The term Originalism has become a common one around the Supreme Court and in the legal field. The concept, applied to the Constitution, means to interpret the text based on either the original intent of the Founding Fathers or what the text would have meant to people at the time of ratification. There have been several valid critiques of Originalism but it has captured a sizable audience. Scoffing at the Living Constitutionists’ amorphous interpretations, Justice Antonin Scalia brought the theory of Originalism into practice on the Court.

Failed Supreme Court Nominee Robert Bork would have been the second Originalist on the Court in a span of less than three years. However, it wouldn’t be until 1991 (Scalia was confirmed in 1986) when Clarence Thomas joined the Court did it have two full-fledged Originalists. Both powerfully conservative in their jurisprudence, Scalia and Thomas were frequent dissenters and managed to shift the argument to their battleground, on what the Constitution would have meant in 1791. This is no more on show in the famous gun rights case, District of Columbia v. Heller. In this case, Scalia argued, through textualism and Originalism, that the Second Amendment protected an individual’s right to bear arms. Previously, it had been understood that it only protected a more general, group-based right based on the operative “militia” clause. Scalia said the clause did not affect the base meaning of the text. Both Stevens and Breyer argued against this, saying that the militia clause only gave the right for States to have state-based militias with weaponry, not for an individual right to use guns for self-defense. Breyer went farther and used historical evidence to evince that the Founders never intended an individual right to weaponry for self-defense purpose, and historians who read the case generally agreed with Breyer. But that’s not the point. The point is they were fighting on Scalia’s turf. Doing this, albeit with several very conservative justices, Scalia moved the Court to the right.

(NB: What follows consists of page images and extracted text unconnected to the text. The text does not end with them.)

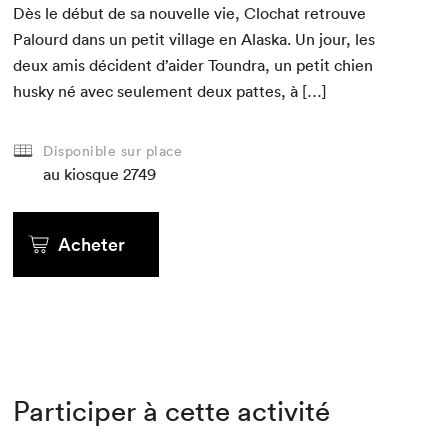
Dès le début de sa nou­velle vie, Clochat retrou­ve
Palourd dans un petit vil­lage en Alas­ka. Un jour, les
deux amis déci­dent d’aider Toundra, un petit chien
husky né avec seule­ment deux pattes, à […]
Disponible sur place
au kiosque
2749
Acheter
Participer à cette activité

One important distinction is between Scalia and Thomas’s views of Originalism. Scalia interpreted based on original meaning, what people at the time of ratification would have thought the text of the Constitution. The same follows for the people in 1868 with the Fourteenth Amendment. Scalia was willing to bend at times, conceding that he would have joined the majority in Brown v. Board even though Originalist views would not justify it. Thomas, however, took more of a hard-line approach to the Constitution, arguing for original intent. He’s always searching for what the Founders meant to say with their words in the Constitution, and is usually not willing to budge. Thomas will join majorities or dissents where he wants the same outcome, but will almost always write a concurrence or dissent with his own reasoning to arrive at that conclusion.